Crestor FAQs

Q: What is Crestor?

A: Crestor (rosuvastatin calcium) is a statin drug, a medicine that lowers "bad" cholesterol and triglycerides and raises "good" cholesterol in the blood. Crestor is made by AstraZeneca Pharmaceuticals LP, and was approved by the U.S. Food and Drug Administration (FDA) in 2003.

Q: Are there any special instructions for taking Crestor?

A: Crestor is part of a treatment program that should include a low-fat diet and exercise. You should be placed on a standard lipid-lowering diet and an exercise routine before taking Crestor, and should continue these activities during treatment.

Crestor can be taken as a single dose at any time of day, with or without food. The dose range is 5 to 40 mg once daily. You should start on the lowest possible dose and never at 40 mg. After starting or changing your dose of Crestor, your lipid levels should be checked within 2 to 4 weeks and your dose adjusted as necessary.

Q: Has there been any recent news about Crestor?

A: In March 2005, the FDA issued an alert stating that serious muscle damage had been reported in patients taking Crestor as well as other statin drugs. The alert also reported a study revealing that the amount of the drug in the blood of a diverse group of Asian patients taking Crestor was 2 times higher than for Caucasian patients in the study. The labeling for Crestor will now recommend a lower starting dose of 5 mg for Asian patients.

Kidney failure was also reported in patients treated with Crestor and other statin drugs. However, this was at a rate of about 2 per 1 million patients. The FDA reviewed the evidence and in 2012 removed the requirement of routine monitoring of liver enzymes for statin drug labels. This was done as the liver damage was exceptionally rare and the routine periodic monitoring wasn't shown to help identify the liver disease. Instead, liver enzyme tests are recommended only before taking Crestor and later if signs of liver problems arise.

The FDA made a second safety announcement in 2012 that some drugs for HIV or Hepatitis C known as protease inhibitors may interact with statins, such as Crestor. The combination may place patients at an increased risk for muscle injury and kidney failure.

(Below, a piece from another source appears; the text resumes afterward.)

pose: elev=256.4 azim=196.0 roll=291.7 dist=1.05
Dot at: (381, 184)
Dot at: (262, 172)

Q: Who shouldn't take Crestor?

A: You shouldn't take Crestor if you have liver problems or have persistently high liver enzymes, are pregnant or planning to become pregnant, are breastfeeding, or are allergic to Crestor or any of its ingredients. If you become pregnant, stop taking Crestor and contact your doctor immediately.

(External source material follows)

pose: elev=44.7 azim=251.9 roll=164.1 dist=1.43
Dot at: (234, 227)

Q: Are there any serious health risks associated with Crestor?

A: Crestor may cause rare, but serious, side effects including muscle damage (which can lead to kidney damage), and liver damage. Side effects from Crestor use include muscle pain, constipation, weakness, abdominal pain, and nausea.

Q: What should I tell my healthcare professional before he or she prescribes Crestor?

A: Before taking Crestor, you should tell your doctor about all known medical conditions, including if you are pregnant, are planning to become pregnant, are breastfeeding, have liver problems, have kidney problems, or drink alcohol.

Q: What should I do if I think I have been injured as a result of taking Crestor?

A: If you or a loved one have experienced any dangerous symptoms or unusual medical conditions related to Crestor use, you should first contact your doctor or other healthcare professional. It may also be in your best interests to meet with an experienced product liability attorney to learn more about your legal options. Under product liability law, drug manufacturers have a duty to ensure that their medications are free from any dangerous defects and to inform patients about any known risks. If they fail to do so, they can be held liable for any injuries that result.